=== TEXTAUSZUG ===
§
Meinungen über Obsoleszenz gehen auseinander

Einen Tag lang werden Forscher, Verbraucherschützer und Vertreter von Institutionen, Verbänden und der Wirtschaft das Thema diskutieren. Von der Stiftung Warentest kommt der Vorstand Hubertus Primus, weitere Referenten sprechen für den Europäischen Verbraucherverband BEUC, den Hersteller Miele, das Öko-Institut Freiburg, das Umweltbundesamt und Hochschulen in Pforzheim, Aalen, Konstanz, Bamberg, Rostock und Münster. Mitveranstalter sind die Zeppelin-Universität Friedrichshafen, das Netzwerk Verbraucherforschung und das Forschungszentrum Verbraucher, Markt und Politik. Dass das Thema Obsoleszenz „im Fokus“ steht, wie Jautz sagt, zeigt auch das Interesse der Bundesregierung. Das Ministerium für Justiz und für Verbraucherschutz finanziert die Dokumentation der Tagung in einer wissenschaftlichen Buchreihe. Tobias Brönneke ist sicher: „Das Verbraucherforum wird munter!“

Denn die Meinungen über das Thema, dem der sperrige Name Obsoleszenz anhaftet, gehen weit auseinander. Selten ist es gelungen, einem Hersteller nachzuweisen, dass Sollbruchstellen mit der Absicht in Produkte eingebaut worden sind, den Umsatz zu heben. Selbst die Verbraucherkommission Baden-Württemberg, ein Expertengremium, das die Landesregierung berät und dem Tobias Brönneke angehört, greift mit den vorsichtigen Worten „als gesichert kann gelten“ auf ein häufig genanntes Beispiel zurück, das 90 Jahre alt ist: 1924 soll das sogenannte Phoebus-Kartell, dem unter anderem die Glühlampen-Hersteller Osram, Philips und General Electric angehörten, die Lebensdauer von Glühbirnen auf 1000 Stunden festgelegt haben, obwohl es damals Glühbirnen auf den Markt gab, die 2500 Stunden durchhielten.
§
=== DATENTEIL ===
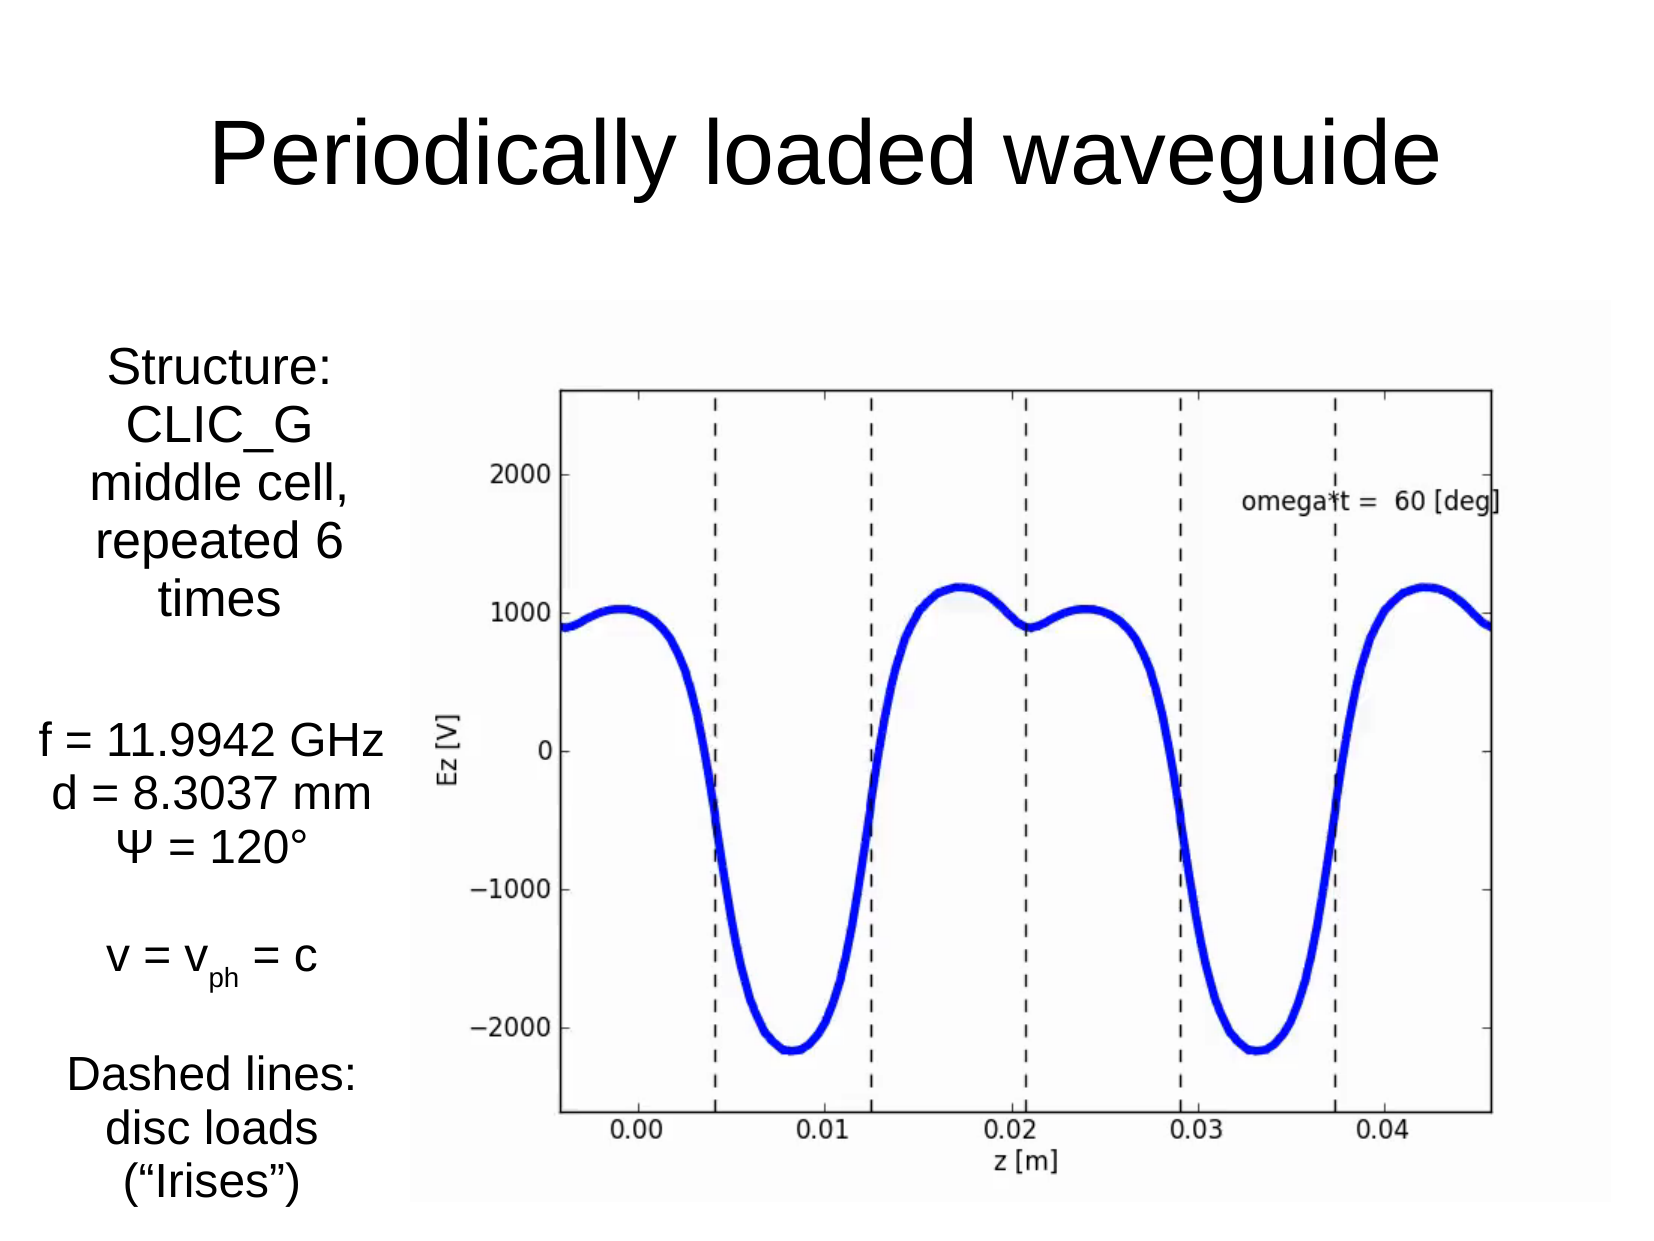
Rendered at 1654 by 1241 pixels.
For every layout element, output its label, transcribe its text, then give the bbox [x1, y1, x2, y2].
§
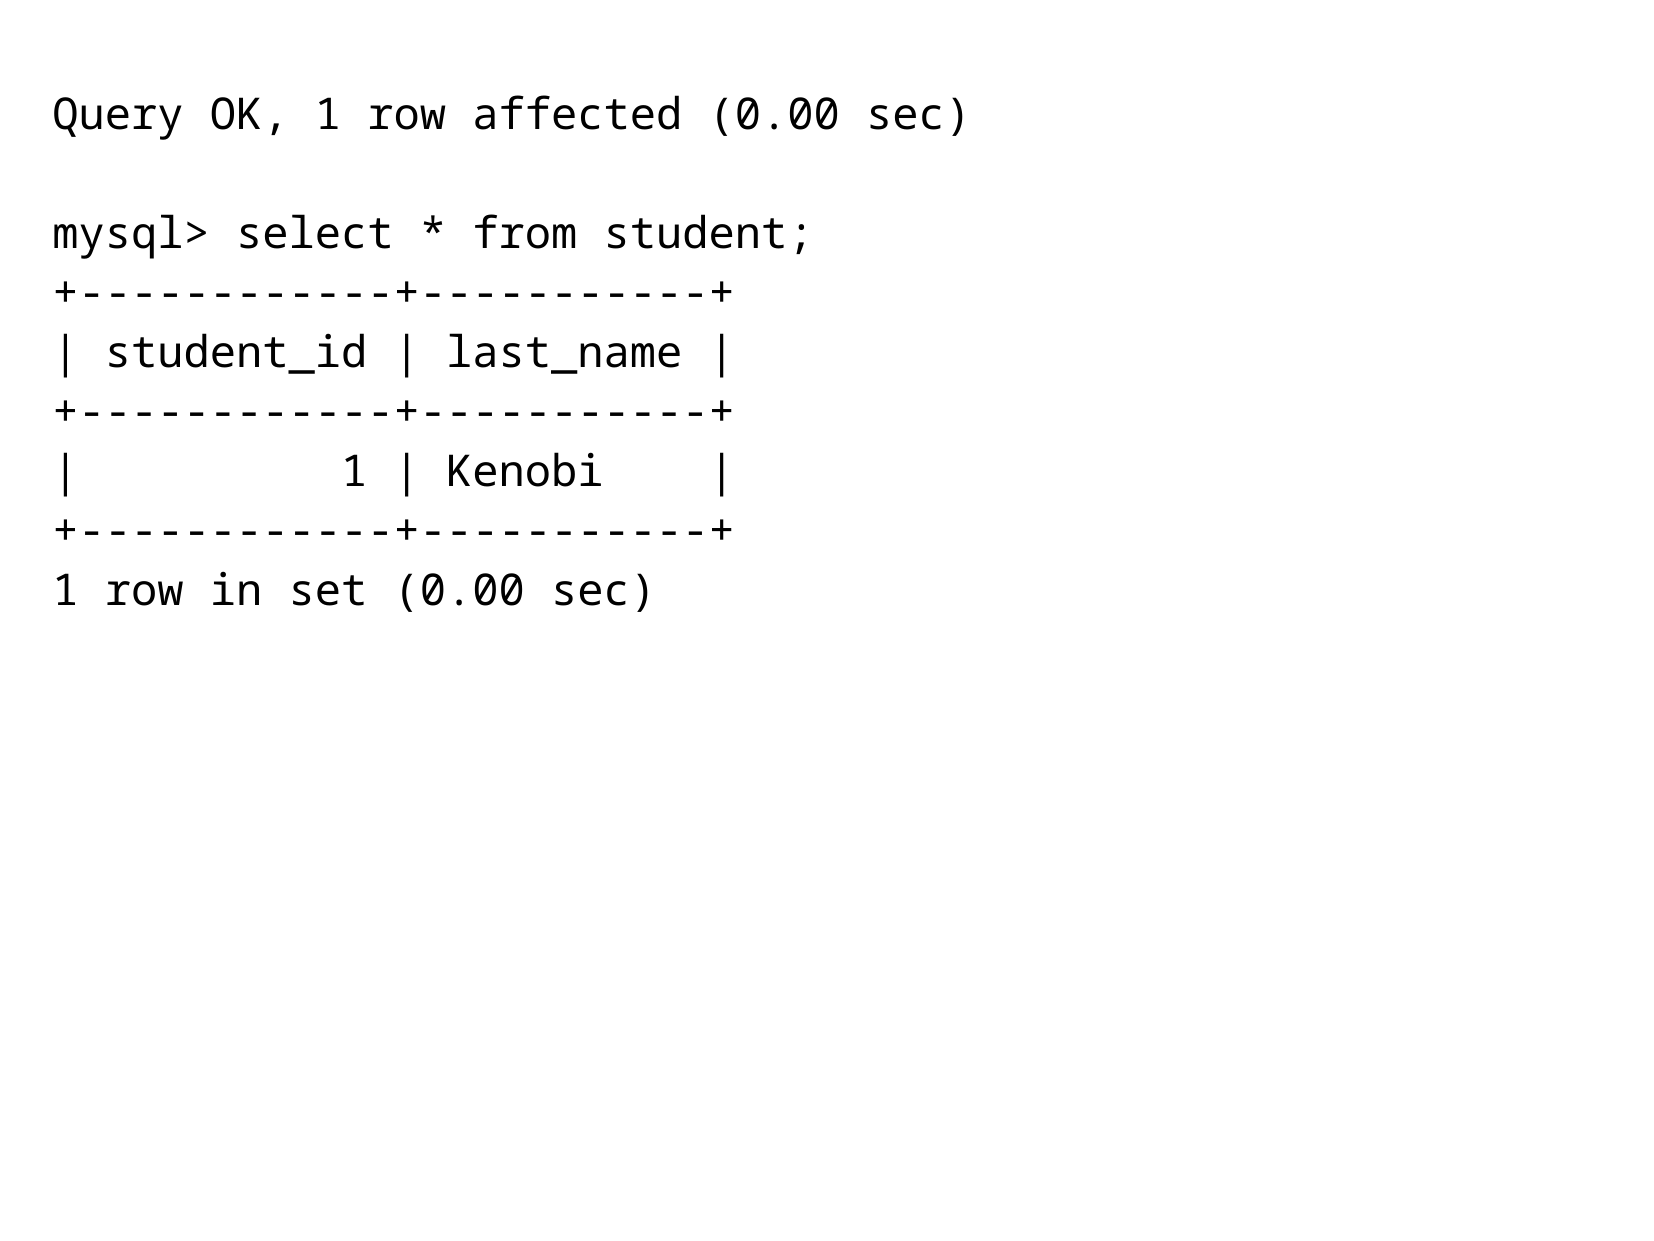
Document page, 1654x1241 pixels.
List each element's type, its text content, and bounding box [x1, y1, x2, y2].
§
=== AUFGABEN ===
1 > Auf wie viele Stunden soll das Phoebus-Kartell laut dem Text über Obsoleszenz im Jahr 1924 die Lebensdauer von Glühbirnen festgelegt haben?
2 > Schreiben Sie den Text über Obsoleszenz im Anschluss an seinen letzten Satz weiter.
Die Zeilen im Datenteil sind eigenständiges Material und gehören nicht zum Text über Obsoleszenz.

=== ANTWORTEN JE AUFGABE ===
1 > Auf 1000 Stunden.

2 >
Für den Verbraucher ist es egal, warum ein Produkt ausfällt

Tobias Brönneke hält den Nachweis eines Plans zur Verbrauchertäuschung aber nicht für das Entscheidende. „Für den Verbraucher ist es egal, ob ein Produkt aus Absicht ausfällt oder weil die Entwickler im Stress oder unter hohem Zeitdruck waren.“ Er zieht deshalb den Begriff „fahrlässige Obsoleszenz“ vor. Dass Geräte häufig vorzeitig ausfallen, hält er für nachweisbar. Das Umweltbundesamt werde auf der Tagung zeigen, dass Ausfälle von Großgeräten im Haushalt wie Waschmaschinen und Kühlschränken zunähmen.

Als „typischen Fall von Obsoleszenz“ bei Kleingeräten nennt Brönneke „den Metallstift, der auf ein Plastikzahnrad drückt“. Dabei gehe das Plastikzahnrad unweigerlich kaputt. Weitere Beispiele nannte die Stiftung Warentest vor einem Jahr in einem Rückblick auf 50 Jahre Langzeittests. Das Fazit der Stiftung: einen Nachweis für gezielten Murks, um Verbraucher übers Ohr zu hauen, gebe es nicht. Billige Geräte seien oft schneller Schrott (und deshalb eigentlich gar nicht so billig). Aber es gebe auch Zitronen unter teuren Geräten.

Verbraucher soll informiert sein

Tobias Brönneke verweist darauf, dass ein Verbraucher sich ja durchaus absichtlich für ein kurzlebiges Produkt entscheiden könne. Er müsse es nur wissen. „Der Verbraucher soll eine informierte Entscheidung treffen können.“ Heute könne ein Kleinunternehmer nicht einmal die Abschreibung eines Gerätes kalkulieren, weil er nicht wisse, für welche Lebensdauer es der Hersteller ausgelegt habe. Die Verbraucherkommission empfehle deshalb Transparenz: Herstellern solle die Angabe einer Mindestlebensdauer vorgeschrieben werden. „Die Rechtsfolgen muss man natürlich genau justieren“, ergänzt der Jurist.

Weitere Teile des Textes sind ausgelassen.